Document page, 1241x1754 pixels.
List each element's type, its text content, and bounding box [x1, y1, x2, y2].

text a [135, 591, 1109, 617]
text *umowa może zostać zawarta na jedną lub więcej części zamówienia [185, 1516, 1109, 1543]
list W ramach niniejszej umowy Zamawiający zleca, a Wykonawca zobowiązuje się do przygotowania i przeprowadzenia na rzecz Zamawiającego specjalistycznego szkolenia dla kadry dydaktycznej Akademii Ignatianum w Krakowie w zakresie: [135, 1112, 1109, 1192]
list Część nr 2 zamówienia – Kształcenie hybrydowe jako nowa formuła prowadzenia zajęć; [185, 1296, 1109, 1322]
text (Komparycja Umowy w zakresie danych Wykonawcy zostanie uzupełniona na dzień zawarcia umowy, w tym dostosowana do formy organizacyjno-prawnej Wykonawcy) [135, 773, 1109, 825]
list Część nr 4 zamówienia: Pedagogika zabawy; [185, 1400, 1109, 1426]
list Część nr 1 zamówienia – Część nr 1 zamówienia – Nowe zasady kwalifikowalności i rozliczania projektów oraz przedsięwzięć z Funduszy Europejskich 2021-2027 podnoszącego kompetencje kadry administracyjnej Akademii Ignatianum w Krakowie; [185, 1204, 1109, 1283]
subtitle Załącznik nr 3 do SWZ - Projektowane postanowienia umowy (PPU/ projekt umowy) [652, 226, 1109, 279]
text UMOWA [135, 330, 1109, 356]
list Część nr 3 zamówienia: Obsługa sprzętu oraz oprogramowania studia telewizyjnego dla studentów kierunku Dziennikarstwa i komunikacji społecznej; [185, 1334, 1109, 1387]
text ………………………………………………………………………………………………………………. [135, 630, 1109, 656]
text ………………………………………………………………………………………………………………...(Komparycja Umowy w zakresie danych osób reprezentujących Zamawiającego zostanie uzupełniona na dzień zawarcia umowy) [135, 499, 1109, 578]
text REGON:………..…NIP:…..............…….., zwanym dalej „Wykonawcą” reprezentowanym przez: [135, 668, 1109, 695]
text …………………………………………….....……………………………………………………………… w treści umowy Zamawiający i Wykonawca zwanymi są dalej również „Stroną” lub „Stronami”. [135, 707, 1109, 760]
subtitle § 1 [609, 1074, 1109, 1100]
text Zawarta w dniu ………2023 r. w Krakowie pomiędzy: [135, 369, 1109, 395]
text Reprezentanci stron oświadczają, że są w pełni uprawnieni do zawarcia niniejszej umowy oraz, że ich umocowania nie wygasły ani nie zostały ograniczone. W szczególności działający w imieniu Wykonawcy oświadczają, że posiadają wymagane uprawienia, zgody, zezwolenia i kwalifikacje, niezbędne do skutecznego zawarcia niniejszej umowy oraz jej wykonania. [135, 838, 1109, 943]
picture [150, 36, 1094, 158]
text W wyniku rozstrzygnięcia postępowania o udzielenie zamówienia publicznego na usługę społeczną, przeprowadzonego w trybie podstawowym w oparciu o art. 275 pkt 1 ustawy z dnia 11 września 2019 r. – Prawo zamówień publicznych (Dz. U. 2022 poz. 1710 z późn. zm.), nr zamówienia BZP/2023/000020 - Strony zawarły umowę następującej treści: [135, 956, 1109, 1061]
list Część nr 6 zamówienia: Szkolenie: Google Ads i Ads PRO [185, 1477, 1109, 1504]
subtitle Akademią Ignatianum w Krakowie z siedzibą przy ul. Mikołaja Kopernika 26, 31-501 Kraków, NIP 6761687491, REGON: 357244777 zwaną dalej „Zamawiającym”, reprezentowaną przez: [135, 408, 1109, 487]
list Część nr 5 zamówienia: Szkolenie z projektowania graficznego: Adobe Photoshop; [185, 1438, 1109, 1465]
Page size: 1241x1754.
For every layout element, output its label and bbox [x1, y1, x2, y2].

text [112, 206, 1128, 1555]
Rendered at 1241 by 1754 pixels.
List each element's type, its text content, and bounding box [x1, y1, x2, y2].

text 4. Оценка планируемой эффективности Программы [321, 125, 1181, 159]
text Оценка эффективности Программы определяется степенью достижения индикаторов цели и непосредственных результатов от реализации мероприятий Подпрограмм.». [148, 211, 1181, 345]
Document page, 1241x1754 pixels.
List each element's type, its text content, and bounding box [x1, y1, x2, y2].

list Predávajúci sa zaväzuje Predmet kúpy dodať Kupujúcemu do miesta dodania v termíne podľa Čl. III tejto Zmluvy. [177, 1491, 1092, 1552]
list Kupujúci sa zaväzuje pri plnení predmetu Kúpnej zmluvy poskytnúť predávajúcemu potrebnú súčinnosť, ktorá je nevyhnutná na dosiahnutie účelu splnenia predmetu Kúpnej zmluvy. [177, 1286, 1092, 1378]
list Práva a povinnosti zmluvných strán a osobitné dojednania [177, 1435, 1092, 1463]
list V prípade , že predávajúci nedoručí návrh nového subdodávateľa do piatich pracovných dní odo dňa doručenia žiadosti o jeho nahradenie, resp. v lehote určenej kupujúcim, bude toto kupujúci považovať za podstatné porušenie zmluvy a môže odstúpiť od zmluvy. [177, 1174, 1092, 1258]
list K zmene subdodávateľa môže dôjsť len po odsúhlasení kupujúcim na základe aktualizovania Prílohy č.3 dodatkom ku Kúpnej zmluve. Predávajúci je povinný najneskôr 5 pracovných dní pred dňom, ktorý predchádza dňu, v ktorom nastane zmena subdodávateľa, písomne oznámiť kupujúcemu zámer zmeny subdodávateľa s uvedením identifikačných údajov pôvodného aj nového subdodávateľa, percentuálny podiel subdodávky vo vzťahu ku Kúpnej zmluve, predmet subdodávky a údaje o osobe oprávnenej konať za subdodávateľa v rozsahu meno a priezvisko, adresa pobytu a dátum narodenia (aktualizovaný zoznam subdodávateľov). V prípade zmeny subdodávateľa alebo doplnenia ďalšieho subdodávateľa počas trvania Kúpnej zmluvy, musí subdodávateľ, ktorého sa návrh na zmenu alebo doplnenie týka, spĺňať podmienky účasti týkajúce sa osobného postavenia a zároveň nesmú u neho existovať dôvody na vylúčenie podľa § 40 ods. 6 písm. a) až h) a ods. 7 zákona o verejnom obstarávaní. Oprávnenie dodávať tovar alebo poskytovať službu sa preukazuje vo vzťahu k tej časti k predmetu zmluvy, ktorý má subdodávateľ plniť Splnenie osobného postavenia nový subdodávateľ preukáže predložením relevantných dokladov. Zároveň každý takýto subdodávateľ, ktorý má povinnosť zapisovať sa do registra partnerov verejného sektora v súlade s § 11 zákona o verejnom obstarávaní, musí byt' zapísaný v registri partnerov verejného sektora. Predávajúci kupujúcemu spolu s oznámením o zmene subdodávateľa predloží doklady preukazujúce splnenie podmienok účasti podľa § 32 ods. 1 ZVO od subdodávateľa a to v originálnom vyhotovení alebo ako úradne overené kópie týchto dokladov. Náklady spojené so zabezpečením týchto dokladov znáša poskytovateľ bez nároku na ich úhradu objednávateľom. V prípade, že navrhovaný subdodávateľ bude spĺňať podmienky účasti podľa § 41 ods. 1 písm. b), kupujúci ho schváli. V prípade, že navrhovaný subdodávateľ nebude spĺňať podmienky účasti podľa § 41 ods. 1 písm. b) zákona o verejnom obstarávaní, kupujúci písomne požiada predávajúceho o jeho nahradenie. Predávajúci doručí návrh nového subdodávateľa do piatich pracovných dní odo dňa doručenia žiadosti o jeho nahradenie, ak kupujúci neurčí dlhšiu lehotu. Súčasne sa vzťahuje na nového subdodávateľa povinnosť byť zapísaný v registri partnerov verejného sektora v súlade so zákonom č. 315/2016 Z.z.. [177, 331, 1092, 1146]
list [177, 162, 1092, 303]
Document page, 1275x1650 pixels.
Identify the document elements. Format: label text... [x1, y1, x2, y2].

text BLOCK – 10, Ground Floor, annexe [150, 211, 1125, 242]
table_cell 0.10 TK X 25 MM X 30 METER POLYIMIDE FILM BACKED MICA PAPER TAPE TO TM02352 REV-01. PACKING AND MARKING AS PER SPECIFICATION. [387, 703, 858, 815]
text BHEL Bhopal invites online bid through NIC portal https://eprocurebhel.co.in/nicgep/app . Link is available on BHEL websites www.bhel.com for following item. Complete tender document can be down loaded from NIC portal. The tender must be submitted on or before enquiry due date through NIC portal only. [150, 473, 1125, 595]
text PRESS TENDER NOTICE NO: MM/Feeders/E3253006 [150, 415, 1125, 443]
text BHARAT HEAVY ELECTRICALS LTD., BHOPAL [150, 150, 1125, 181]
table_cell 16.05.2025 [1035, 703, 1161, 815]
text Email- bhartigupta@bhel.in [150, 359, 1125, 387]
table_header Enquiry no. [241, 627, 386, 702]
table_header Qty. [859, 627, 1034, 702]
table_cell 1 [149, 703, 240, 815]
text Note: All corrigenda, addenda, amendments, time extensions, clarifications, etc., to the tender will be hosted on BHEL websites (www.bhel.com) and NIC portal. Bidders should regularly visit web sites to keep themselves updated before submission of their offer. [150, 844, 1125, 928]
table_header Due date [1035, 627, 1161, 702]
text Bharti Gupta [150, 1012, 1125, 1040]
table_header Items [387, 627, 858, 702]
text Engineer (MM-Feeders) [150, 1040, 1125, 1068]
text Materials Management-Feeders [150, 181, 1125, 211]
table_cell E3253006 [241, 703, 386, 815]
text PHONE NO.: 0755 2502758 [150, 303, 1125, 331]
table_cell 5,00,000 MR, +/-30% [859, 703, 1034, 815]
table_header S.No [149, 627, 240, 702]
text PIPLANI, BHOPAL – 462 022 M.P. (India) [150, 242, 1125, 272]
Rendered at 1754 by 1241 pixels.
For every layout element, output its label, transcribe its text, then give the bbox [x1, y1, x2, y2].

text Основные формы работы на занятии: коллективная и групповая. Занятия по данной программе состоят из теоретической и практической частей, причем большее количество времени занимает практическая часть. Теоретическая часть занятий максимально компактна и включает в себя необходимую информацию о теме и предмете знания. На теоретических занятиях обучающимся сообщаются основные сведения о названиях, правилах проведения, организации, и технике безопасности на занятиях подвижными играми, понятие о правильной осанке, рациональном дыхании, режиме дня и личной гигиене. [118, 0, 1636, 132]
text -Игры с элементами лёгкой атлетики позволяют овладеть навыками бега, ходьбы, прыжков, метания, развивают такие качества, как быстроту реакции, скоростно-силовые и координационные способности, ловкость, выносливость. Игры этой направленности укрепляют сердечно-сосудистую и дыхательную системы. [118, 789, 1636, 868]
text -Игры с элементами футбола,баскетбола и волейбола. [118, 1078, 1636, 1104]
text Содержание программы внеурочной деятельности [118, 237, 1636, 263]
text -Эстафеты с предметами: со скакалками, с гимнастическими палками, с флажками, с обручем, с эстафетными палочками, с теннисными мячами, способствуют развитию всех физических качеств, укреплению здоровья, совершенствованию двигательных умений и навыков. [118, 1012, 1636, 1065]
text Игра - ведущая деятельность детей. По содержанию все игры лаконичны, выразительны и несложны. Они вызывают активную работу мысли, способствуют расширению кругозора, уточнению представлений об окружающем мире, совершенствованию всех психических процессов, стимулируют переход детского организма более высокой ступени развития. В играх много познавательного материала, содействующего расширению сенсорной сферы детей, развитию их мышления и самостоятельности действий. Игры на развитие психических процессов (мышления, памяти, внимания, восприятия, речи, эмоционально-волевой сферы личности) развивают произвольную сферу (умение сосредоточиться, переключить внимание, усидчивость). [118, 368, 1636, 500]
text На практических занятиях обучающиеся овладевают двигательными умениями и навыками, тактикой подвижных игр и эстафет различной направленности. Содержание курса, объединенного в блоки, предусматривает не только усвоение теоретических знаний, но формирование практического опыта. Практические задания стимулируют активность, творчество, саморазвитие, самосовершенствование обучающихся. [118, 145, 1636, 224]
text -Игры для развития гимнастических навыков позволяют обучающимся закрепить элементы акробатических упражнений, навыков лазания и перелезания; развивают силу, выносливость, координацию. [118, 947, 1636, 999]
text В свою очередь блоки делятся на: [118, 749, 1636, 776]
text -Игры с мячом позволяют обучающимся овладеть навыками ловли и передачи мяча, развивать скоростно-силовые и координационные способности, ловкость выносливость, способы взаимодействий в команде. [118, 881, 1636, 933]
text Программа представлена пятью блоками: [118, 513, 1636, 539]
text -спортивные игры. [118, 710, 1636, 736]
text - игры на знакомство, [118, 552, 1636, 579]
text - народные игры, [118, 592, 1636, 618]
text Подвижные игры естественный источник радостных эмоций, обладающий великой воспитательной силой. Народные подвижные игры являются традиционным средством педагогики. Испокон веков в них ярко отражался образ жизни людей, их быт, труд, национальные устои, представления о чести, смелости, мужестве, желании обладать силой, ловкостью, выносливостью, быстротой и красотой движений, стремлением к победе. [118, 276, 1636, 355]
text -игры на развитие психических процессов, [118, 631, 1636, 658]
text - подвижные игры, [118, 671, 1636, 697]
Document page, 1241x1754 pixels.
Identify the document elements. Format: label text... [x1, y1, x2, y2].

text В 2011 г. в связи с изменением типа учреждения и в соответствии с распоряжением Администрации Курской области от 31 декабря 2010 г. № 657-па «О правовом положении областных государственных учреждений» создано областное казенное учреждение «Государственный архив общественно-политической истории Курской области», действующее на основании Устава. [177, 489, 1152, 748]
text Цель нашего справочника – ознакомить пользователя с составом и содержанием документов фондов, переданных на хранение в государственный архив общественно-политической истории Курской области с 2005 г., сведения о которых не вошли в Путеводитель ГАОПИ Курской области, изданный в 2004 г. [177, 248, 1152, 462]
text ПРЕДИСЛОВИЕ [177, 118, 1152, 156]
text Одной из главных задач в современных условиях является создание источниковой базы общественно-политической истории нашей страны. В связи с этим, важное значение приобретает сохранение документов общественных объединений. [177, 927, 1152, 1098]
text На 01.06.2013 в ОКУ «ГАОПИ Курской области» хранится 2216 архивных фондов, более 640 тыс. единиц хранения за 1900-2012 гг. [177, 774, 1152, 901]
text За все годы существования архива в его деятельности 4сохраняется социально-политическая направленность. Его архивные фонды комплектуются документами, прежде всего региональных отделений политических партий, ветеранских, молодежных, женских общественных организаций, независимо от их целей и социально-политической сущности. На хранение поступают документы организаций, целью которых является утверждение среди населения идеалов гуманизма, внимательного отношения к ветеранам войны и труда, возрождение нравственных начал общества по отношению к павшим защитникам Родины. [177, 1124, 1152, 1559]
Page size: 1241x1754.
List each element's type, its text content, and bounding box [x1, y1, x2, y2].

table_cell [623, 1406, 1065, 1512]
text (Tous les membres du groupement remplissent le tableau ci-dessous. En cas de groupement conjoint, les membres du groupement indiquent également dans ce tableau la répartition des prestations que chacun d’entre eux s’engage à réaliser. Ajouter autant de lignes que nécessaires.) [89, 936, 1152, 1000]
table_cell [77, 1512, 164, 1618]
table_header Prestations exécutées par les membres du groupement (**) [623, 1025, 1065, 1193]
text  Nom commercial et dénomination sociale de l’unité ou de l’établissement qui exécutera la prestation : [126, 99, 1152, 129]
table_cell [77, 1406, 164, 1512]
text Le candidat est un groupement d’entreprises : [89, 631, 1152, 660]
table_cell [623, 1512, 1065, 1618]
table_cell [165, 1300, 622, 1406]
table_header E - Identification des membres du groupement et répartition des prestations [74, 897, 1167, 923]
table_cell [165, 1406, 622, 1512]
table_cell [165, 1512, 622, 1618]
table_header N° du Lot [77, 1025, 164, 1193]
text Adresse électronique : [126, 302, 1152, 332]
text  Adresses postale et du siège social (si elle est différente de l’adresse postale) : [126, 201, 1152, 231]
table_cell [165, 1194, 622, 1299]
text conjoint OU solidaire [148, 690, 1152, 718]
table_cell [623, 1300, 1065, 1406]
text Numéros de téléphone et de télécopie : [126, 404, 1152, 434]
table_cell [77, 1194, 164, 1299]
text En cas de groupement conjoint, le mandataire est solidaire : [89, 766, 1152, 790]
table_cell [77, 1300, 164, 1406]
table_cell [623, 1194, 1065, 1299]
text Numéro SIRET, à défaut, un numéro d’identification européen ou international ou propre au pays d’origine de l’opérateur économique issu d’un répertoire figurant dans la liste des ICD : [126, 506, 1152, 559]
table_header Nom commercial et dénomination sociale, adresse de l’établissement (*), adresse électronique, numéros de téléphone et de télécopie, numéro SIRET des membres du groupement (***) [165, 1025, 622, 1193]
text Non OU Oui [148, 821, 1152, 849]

### PROBLEM TO WORK ON
In the material above, find each line that has the string "uzupełniona" and return it.

### ANSWER SECTION
text (Komparycja Umowy w zakresie danych Wykonawcy zostanie uzupełniona na dzień zawarcia umowy, w tym dostosowana do formy organizacyjno-prawnej Wykonawcy) [135, 773, 1109, 825]
text ………………………………………………………………………………………………………………...(Komparycja Umowy w zakresie danych osób reprezentujących Zamawiającego zostanie uzupełniona na dzień zawarcia umowy) [135, 499, 1109, 578]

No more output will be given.